[TASK DESCRIPTION] Locate each line in the records that contains the word "Limón" and copy those lines out.

___ DATA ___

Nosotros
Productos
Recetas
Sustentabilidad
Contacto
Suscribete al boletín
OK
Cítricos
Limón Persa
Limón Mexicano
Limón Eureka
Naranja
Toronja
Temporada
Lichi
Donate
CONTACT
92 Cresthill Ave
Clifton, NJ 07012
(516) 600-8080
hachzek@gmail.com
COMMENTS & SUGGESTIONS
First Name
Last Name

___
___ DATA ___

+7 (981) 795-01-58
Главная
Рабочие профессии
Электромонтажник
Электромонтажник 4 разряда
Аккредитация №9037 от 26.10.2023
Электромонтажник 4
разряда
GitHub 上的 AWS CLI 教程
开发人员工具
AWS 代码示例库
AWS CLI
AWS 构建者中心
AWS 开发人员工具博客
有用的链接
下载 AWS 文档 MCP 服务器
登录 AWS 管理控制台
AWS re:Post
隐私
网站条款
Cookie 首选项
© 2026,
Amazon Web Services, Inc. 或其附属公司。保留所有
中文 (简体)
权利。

___

[OUTPUT]
Limón Persa
Limón Mexicano
Limón Eureka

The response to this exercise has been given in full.